Republican Governor of New Jersey Chris Christie, a vocal supporter of GOP presidential candidate Mitt Romney, has been accused by many on the right of damaging the election by working with President Obama in a bipartisan effort to aid the victims of Hurricane Sandy dealing with the harrowing aftermath of the superstorm.
On Twitter, conservatives have taken to calling Christie a “traitor,” a “turncoat,” and worse after he publicly praised Barack Obama for suspending his campaign in the last days leading up to the election to visit New Jersey as well as for throwing his support to the GOP governor for any relief needed in the state as it struggles to return to normalcy.

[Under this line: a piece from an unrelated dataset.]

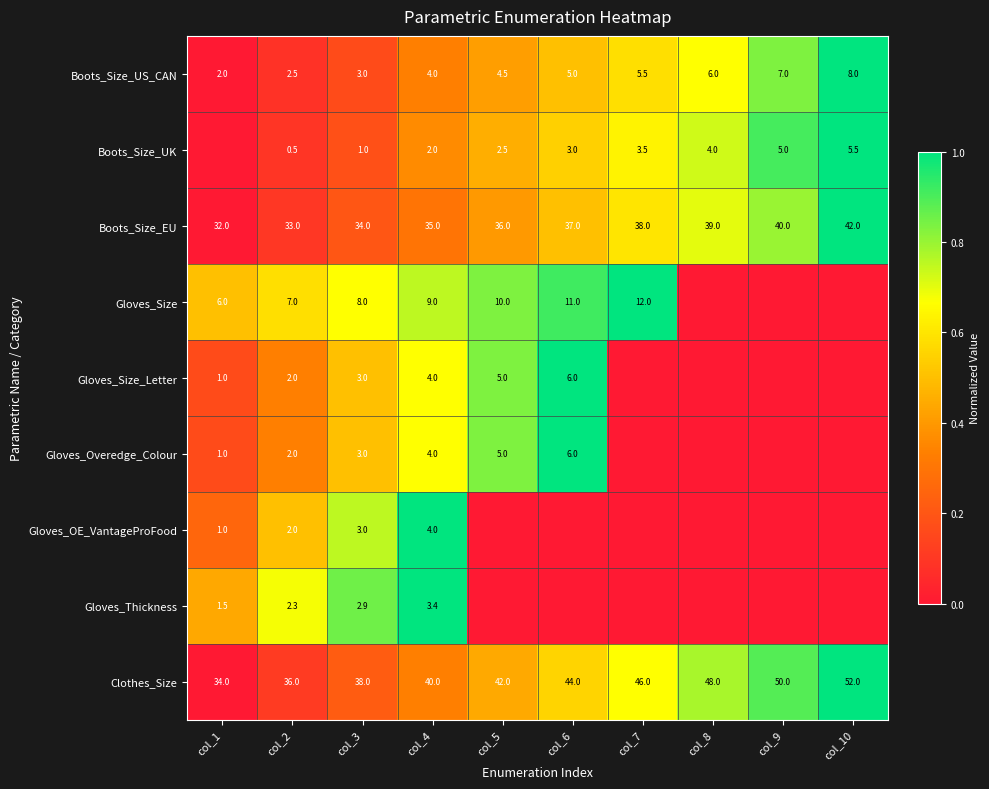

Is it true that Boots_Size_US_CAN equals 0.2 at col_5?

False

On Sunday, a story ran in the media citing anonymous Romney campaign staffers who complained that Christie “snubbed” Romney by declining a Sunday night rally to support the GOP candidate due to Sandy-related obligations the Governor was fulfilling.
Christie had some not-indirect words for the Romney staffers he blasted today, essentially saying the imagined tiff was really sour grapes over his work with Obama after Sandy:
“I said to him, ‘Listen, Mitt, if this storm hits the way I think it’s going to, I’m off the campaign trail from here to Election Day,’… And he said to me, ‘Chris, of course. That’s what you have to do. Do your job. Don’t worry about me. I’ll take care of things.’”
“So all this other noise, I think, is coming from know-nothing, disgruntled Romney staffers who, you know, don’t like the fact that I said nice things about the president of the United States. Well, that’s too bad for them.”
Christie also said that, had Sandy not destroyed much of New Jersey, he “would have been happy to go out on the road and help [Romney].”